======== Exercise passage
The videos of the target talker (same talker as used for the target in the current experiment) were recorded in the corner of a large anechoic chamber at the Air Force Research Laboratory (Brungart and Simpson, 2005). The video was captured with a digital camera (Sony Digital Handycam) located roughly 1.5 m in front of the talker, who stood in front of a black, acoustically transparent background. The audio was recorded directly onto the videotape. The talker was instructed to repeat each of the 32 possible target messages in the CRM corpus (i.e., those with the target call sign “baron”) at a monotone level while keeping his head as still as possible. Breaks were inserted between the CRM phrases to avoid any effects of coarticulation between consecutive recordings. The resulting videotapes were downloaded onto a PC where they were partitioned into individual AVI files for each of the 32 recorded phrases. Then a commercially available video editor (VirtualDub, www.virtualdub.org) was used to crop the frames of the AVI files around the locations of the talker's head, convert them from color to grayscale, and compress them into the Indeo 5.1 codec.
To produce the test stimuli for the current study, the original video tracks were individually time aligned with the corresponding audio target message from the original high-quality CRM audio corpus using custom MATLAB software. The audio track on the original videotape was not used because of its rather poor quality. Initially, the high-quality audio was inserted in place of the videotape audio such that the starting points of the two audio tracks were the same. Since the same highly practiced talker was used for both recordings this initial alignment was generally satisfactory. This was expected because this specific talker had previously been described as “extremely consistent” (Brungart and Simpson, 2005). In some cases, to compensate for slight differences in the duration of pauses between the original and the high-quality audio sentences, video frames were added (duplicates) or deleted using the VirtualDub software until alignment seemed perfect. No modifications were made to the audio files. No more than 2 frames were added to or deleted from the video tracks at any single point. At the playback rate of 29 fps, this would amount to a time shift of less than 70 ms, which is about equal to the adult threshold for detection of A/V asynchrony (Grant et al., 2004; Lewkowicz, 1996). Thus, for the adults, potentially detectable misalignments were probably rendered undetectable by the manipulation. Infant asynchrony detection thresholds are much larger (Lewkowicz, 1996), so there is no reason to expect that our child or adult listeners would perceive any misalignment of the audio and video. To check for proper alignment, several lab personnel viewed the videos as they were simultaneously presented with the audio. None reported a misalignment, although no formal assessment of detectability was made. The final time-aligned video file and the corresponding audio files (target and distracter) were combined into a single file (AVI format) on a trial-by-trial basis using VirtualDub software.
================
— What you need to do —
a: Answer these about the passage on recording and aligning the talker videos:
(i) Roughly how far in front of the talker was the camera placed?
(ii) Why was the audio track on the original videotape not used?
(iii) At most, how many frames were added to or deleted from the video tracks at any single point?
b: Carry on the account of how the talker videos were recorded and aligned, beginning right after its final sentence.
The material after this text is separate from it.
======== Given entries
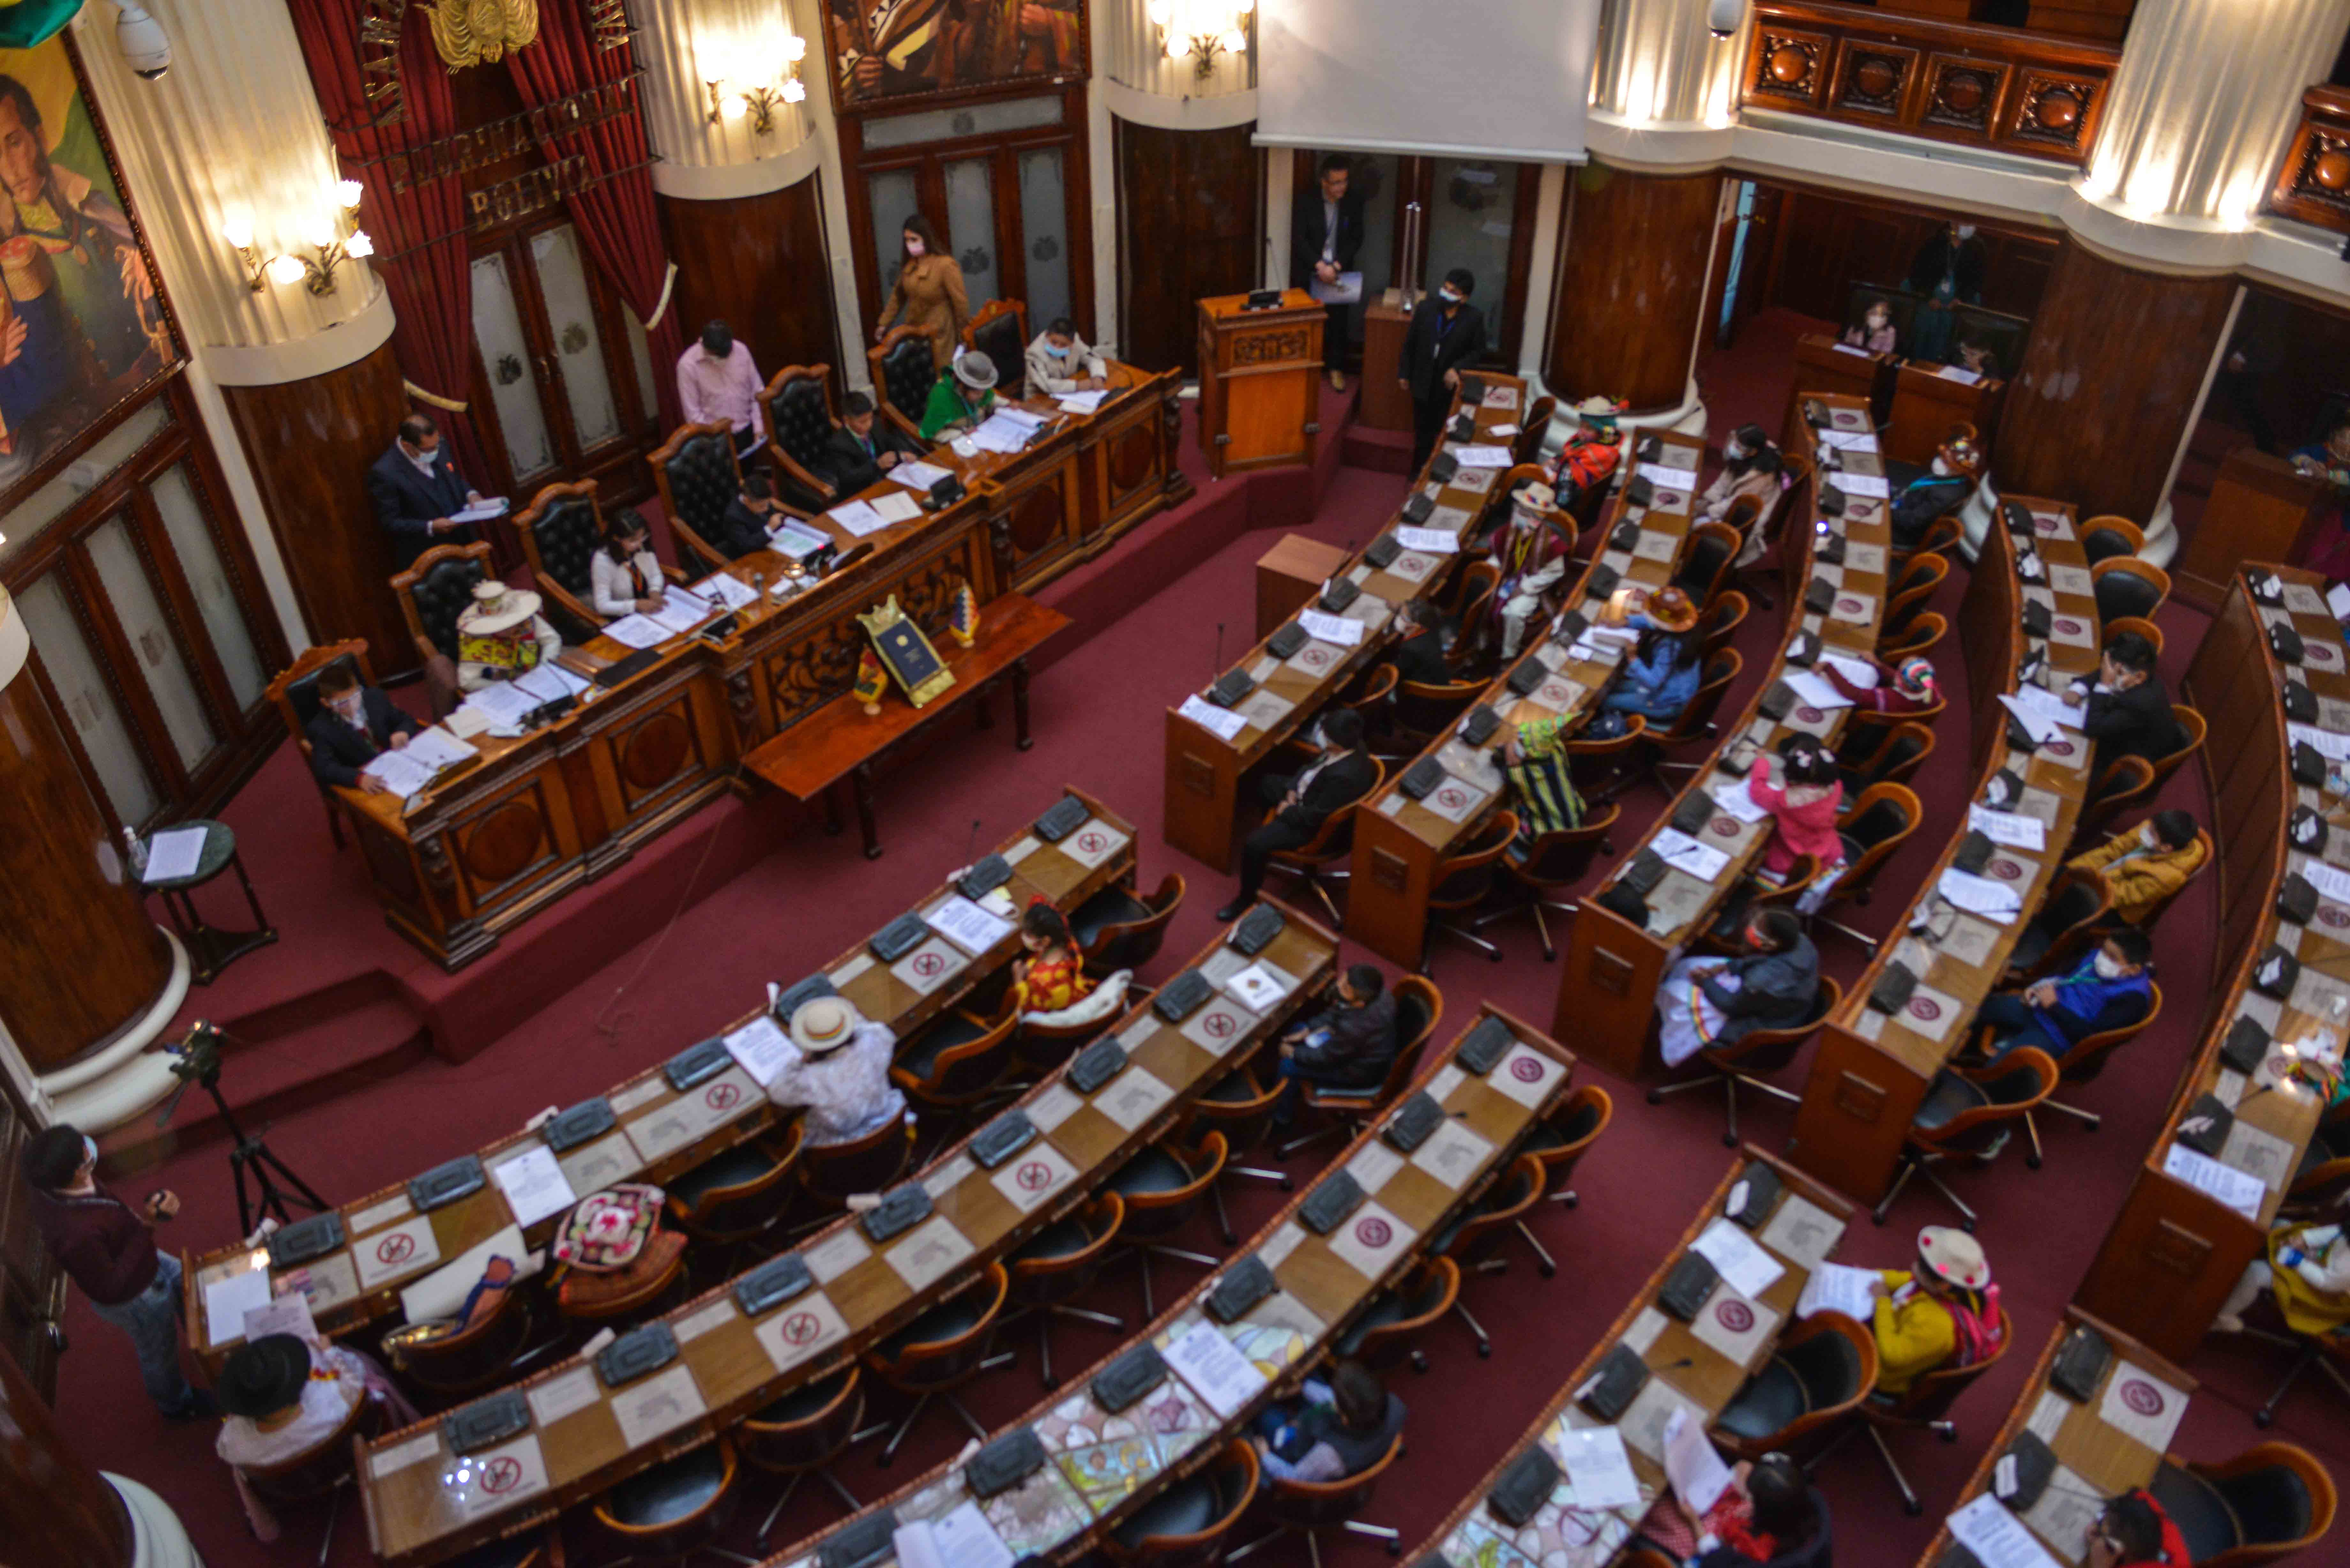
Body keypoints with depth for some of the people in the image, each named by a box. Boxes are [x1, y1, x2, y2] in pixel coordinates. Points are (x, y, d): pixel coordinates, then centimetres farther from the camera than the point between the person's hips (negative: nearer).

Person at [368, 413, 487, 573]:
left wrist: (470, 494, -5)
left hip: (463, 543, 6)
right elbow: (388, 522, -17)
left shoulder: (438, 449, -2)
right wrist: (430, 528, -26)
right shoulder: (385, 473, -21)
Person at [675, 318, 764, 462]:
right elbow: (693, 412, -15)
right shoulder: (688, 365, -19)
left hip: (746, 431, 3)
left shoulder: (741, 351, -10)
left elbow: (757, 391, 1)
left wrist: (759, 426, -4)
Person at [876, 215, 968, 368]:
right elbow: (898, 295, 12)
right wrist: (884, 324, 10)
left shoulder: (946, 265, -20)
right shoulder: (909, 264, 1)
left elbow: (960, 303, -14)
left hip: (939, 335, -6)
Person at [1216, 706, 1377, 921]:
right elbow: (1314, 766, 6)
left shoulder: (1345, 777, -40)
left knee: (1254, 844, -19)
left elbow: (1315, 817, -30)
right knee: (1265, 782, 26)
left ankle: (1247, 897, 5)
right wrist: (1293, 788, -4)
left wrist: (1287, 811, -14)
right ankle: (1269, 824, 49)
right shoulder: (1351, 745, -14)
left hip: (1314, 826, -10)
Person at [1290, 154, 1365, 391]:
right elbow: (1298, 239, -13)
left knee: (1338, 321, 2)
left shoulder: (1354, 203, -2)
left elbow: (1356, 240, -2)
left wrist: (1335, 266, -16)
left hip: (1339, 273, 1)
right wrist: (1320, 266, -23)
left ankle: (1336, 368, 14)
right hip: (1308, 273, -1)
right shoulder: (1305, 200, -9)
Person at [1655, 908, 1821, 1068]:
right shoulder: (1798, 940, -18)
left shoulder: (1765, 981, -41)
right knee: (1686, 968, 14)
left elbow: (1731, 1006, -21)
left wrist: (1705, 982, -6)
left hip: (1758, 1031, -8)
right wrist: (1727, 966, -6)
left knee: (1676, 993, 1)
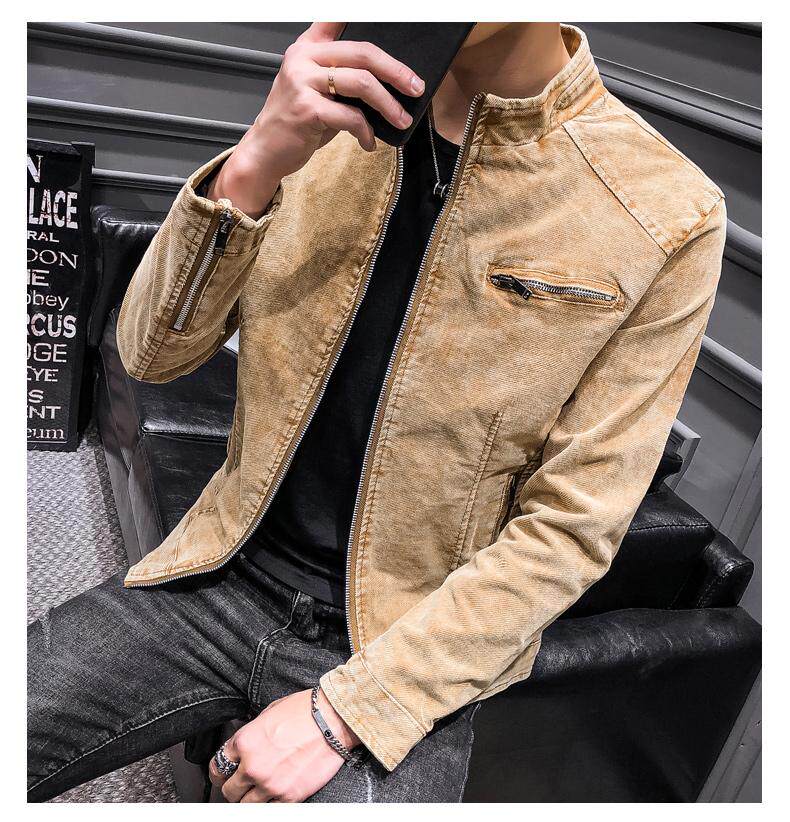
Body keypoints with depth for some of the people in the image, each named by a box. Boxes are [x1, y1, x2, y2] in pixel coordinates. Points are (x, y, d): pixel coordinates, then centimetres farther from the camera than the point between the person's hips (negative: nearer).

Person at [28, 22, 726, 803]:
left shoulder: (665, 219, -12)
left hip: (405, 646, -2)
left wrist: (339, 712, -14)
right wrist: (252, 167, -21)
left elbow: (567, 533, -11)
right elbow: (152, 353, -4)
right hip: (226, 574, 3)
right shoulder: (335, 100, -1)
================
— Results for the exercise —
a:
(i) Roughly 1.5 m.
(ii) Because of its rather poor quality.
(iii) No more than 2 frames.

b:
All conditions involved trials in which a single target and single distracter were presented to the listener's right ear. The overall level of the distracter in the target ear was held constant for all conditions at approximately 65 dB SPL. The level of the target was varied randomly from trial to trial in order to obtain complete psychometric functions, percent correct versus target/distracter ratio (T/D), from each listener. Depending on listener and condition the target/distracter ratio (T/D) ranged from −35 to +15 dB (in 5-dB steps). Thus the highest level of the target was 80 dB SPL.
All listeners were tested in three conditions. In the video-only condition, no audio was presented and listeners responded to the video alone. This condition allowed assessment of a listener's untrained speechreading ability. Two other conditions were evaluated: the audio-only condition in which only the audio target and distracter messages were presented, and the audiovisual condition in which the audio was presented along with a simultaneous video of the target talker saying the target message. Data from the video-only condition were obtained in the first and last sessions. Data from the audio-only and audiovisual conditions were obtained in all sessions with the two conditions alternated.
Approximately 6–8 months after the completion of the experiment, seven of the younger listeners (four in the 6–8.9-year-old group and three in the 9–11.9-years-old group) were tested in a condition identical to the audio-only condition but using a modulated noise distracter. This condition, presumably involving mostly energetic masking, was included as a test of our assumption that masking in the audio-only condition and the audiovisual conditions was dominated by informational masking.
Listeners sat in a sound-isolated room in front of a computer display. The display showed a start button and 32 response buttons arranged in four colored matrices of eight buttons each, numbered 1–8. For the conditions in which the video of the target talker was presented, a box approximately 6 in. wide and 8 in. tall appeared in the center of the screen in which the video could be seen. Individual trials were initiated by the listener by a mouse-click on the start button. After hearing the phrases, the listener moved the mouse cursor to the matrix of the heard color and clicked on the number corresponding to the heard number. No feedback was given regarding the correctness of the response. The response method was identical in the video-only condition. However, the listeners were told that they would see, but not hear, the “baron” talker. They were instructed to “watch the man's face” and respond according to what they thought the man said.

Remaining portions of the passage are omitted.